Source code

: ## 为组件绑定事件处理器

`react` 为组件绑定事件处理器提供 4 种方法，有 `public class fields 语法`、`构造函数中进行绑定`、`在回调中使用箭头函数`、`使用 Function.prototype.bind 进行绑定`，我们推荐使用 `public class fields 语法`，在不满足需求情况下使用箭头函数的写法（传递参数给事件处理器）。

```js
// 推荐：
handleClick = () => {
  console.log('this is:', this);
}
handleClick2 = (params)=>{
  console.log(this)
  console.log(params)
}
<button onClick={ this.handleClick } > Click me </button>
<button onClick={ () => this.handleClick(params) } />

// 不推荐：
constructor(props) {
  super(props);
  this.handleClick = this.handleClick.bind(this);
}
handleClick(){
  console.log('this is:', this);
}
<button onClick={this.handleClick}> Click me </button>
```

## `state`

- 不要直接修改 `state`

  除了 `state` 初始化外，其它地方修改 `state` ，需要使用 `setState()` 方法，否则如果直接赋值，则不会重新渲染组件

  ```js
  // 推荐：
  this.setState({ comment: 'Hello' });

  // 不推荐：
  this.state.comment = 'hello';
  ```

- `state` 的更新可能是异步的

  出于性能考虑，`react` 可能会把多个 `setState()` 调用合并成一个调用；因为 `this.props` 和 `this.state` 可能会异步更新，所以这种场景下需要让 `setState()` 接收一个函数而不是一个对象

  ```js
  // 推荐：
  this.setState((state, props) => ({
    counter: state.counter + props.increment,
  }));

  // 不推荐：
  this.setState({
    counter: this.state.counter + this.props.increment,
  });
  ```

What you are asked to do: In the data above, how many lines hold the word "increment"? Give only the number.

The answer: 2